Datum uitspraak: 5 december 2007
AFDELING
BESTUURSRECHTSPRAAK
Uitspraak op het hoger beroep van:
[appellante], gevestigd te [plaats],
tegen de uitspraak in zaak no. AWB 06/5837 van de
rechtbank 's-Gravenhage van 19 februari 2007 in het geding tussen:
appellante
en
het college van burgemeester en wethouders van Pijnacker-Nootdorp.
1.    Procesverloop
Bij besluit van 14 november 2005 heeft het college van burgemeester en wethouders van Pijnacker-Nootdorp (hierna: het college) appellante onder oplegging van een dwangsom gelast het bedrijfsgebouw op het perceel achter [locatie] te [plaats] te verwijderen.

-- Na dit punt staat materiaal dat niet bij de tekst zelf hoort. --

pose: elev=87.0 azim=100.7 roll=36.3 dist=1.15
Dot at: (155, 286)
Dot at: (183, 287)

Bij besluit van 12 juni 2006 heeft het college het door appellante daartegen gemaakte bezwaar ongegrond verklaard.
Bij uitspraak van 19 februari 2007, verzonden op 20 februari 2007, heeft de rechtbank 's-Gravenhage (hierna: de rechtbank) het door appellante daartegen ingestelde beroep ongegrond verklaard. Deze uitspraak is aangehecht.

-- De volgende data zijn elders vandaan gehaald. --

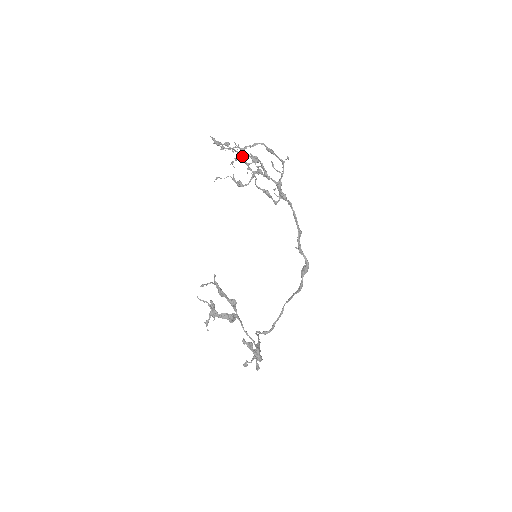
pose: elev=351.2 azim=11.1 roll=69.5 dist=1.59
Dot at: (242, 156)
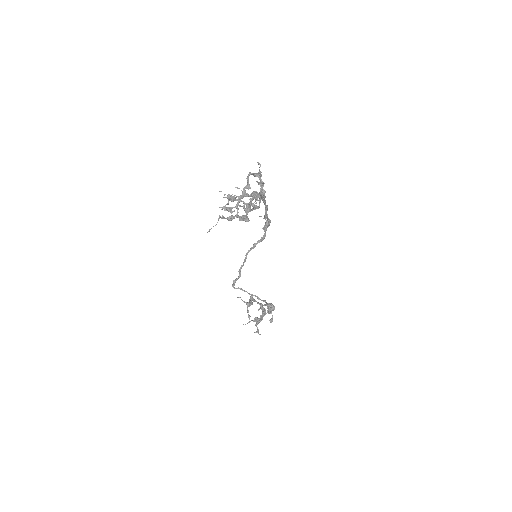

Tegen deze uitspraak heeft appellante bij brief van 2 april 2007, bij de Raad van State ingekomen op 2 april 2007, hoger beroep ingesteld. De gronden zijn aangevuld bij brief van 25 april 2007. Deze brieven zijn aangehecht.
Bij brief van 22 mei 2007 heeft het college van antwoord gediend.
De zaak is door een meervoudige kamer van de Afdeling verwezen naar een enkelvoudige.
De Afdeling heeft de zaak ter zitting behandeld op 7 november 2007, waar appellante, vertegenwoordigd door mr. E.D. Drok, advocaat te Den Haag, en het college, vertegenwoordigd door mr. H.J.T. Smits, werkzaam bij de gemeente, zijn verschenen.
2.    Overwegingen
2.1.    Ingevolge artikel 40, eerste lid, van de Woningwet is het verboden te bouwen zonder of in afwijking van een vergunning van burgemeester en wethouders (bouwvergunning).
2.2.    Vast staat dat appellante het bedrijfsgebouw heeft gebouwd zonder over de daartoe vereiste bouwvergunning te beschikken, zodat het college terzake handhavend kon optreden.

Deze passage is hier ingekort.